How Popular Musicians Learn

Author: Professor Lucy Green
language: en
Publisher: Ashgate Publishing, Ltd.
Release Date: 2013-01-28
Popular musicians acquire some or all of their skills and knowledge informally, outside school or university, and with little help from trained instrumental teachers. How do they go about this process? Despite the fact that popular music has recently entered formal music education, we have as yet a limited understanding of the learning practices adopted by its musicians. Nor do we know why so many popular musicians in the past turned away from music education, or how young popular musicians today are responding to it. Drawing on a series of interviews with musicians aged between fifteen and fifty, Lucy Green explores the nature of pop musicians' informal learning practices, attitudes and values, the extent to which these altered over the last forty years, and the experiences of the musicians in formal music education.
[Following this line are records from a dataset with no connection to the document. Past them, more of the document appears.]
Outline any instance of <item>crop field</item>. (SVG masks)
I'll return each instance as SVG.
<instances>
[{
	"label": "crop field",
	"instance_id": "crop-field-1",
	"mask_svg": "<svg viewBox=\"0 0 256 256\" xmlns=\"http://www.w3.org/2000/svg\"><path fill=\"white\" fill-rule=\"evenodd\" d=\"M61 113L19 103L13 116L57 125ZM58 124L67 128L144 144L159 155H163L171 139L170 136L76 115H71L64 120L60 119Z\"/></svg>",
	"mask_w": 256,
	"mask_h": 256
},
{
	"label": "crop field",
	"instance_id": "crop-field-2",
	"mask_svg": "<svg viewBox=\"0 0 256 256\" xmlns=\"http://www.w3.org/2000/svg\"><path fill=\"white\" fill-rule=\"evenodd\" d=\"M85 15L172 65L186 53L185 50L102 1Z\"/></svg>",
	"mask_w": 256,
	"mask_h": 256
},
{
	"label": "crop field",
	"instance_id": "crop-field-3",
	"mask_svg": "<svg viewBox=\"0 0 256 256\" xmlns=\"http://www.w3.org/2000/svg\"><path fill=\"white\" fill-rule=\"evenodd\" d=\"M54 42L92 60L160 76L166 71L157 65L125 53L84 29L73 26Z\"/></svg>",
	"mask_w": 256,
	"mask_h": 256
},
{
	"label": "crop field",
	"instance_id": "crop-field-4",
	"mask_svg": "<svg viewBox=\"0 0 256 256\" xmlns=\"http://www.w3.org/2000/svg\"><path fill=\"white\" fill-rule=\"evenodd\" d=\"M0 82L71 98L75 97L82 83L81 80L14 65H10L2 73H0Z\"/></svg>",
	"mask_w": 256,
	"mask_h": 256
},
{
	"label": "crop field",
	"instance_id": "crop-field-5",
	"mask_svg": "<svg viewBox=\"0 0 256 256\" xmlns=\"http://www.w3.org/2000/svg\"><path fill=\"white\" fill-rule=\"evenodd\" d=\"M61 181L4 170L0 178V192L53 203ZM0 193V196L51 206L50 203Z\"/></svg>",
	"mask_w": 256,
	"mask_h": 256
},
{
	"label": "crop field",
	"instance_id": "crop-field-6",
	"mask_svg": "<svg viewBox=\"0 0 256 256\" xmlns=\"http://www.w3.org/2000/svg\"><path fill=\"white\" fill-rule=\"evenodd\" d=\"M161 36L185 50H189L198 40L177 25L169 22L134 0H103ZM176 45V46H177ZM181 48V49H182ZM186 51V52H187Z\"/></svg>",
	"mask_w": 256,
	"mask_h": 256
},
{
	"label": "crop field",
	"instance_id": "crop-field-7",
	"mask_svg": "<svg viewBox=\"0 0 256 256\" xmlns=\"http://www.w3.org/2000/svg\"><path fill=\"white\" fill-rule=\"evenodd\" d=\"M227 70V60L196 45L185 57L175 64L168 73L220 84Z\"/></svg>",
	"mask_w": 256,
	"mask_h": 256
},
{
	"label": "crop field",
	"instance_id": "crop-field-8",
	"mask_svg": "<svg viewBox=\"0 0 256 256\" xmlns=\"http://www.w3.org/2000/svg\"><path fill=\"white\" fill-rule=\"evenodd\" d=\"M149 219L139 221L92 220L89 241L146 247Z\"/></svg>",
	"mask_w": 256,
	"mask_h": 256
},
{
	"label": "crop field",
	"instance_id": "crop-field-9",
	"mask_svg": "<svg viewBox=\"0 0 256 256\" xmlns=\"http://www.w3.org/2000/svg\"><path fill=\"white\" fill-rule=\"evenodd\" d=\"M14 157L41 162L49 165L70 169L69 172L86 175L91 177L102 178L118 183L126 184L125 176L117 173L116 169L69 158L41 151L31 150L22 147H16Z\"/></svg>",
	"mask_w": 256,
Through a comparison of the characteristics of informal pop music learning with those of more formal music education, the book offers insights into how we might re-invigorate the musical involvement of the population.
Learning, Teaching, and Musical Identity

Author: Lucy Green
language: en
Publisher: Indiana University Press
Release Date: 2011-03-30
Musical identity raises complex, multifarious, and fascinating questions. Discussions in this new study consider how individuals construct their musical identities in relation to their experiences of formal and informal music teaching and learning. Each chapter features a different case study situated in a specific national or local socio-musical context, spanning 20 regions across the world. Subjects range from Ghanaian or Balinese villagers, festival-goers in Lapland, and children in a South African township to North American and British students, adults and children in a Cretan brass band, and Gujerati barbers in the Indian diaspora.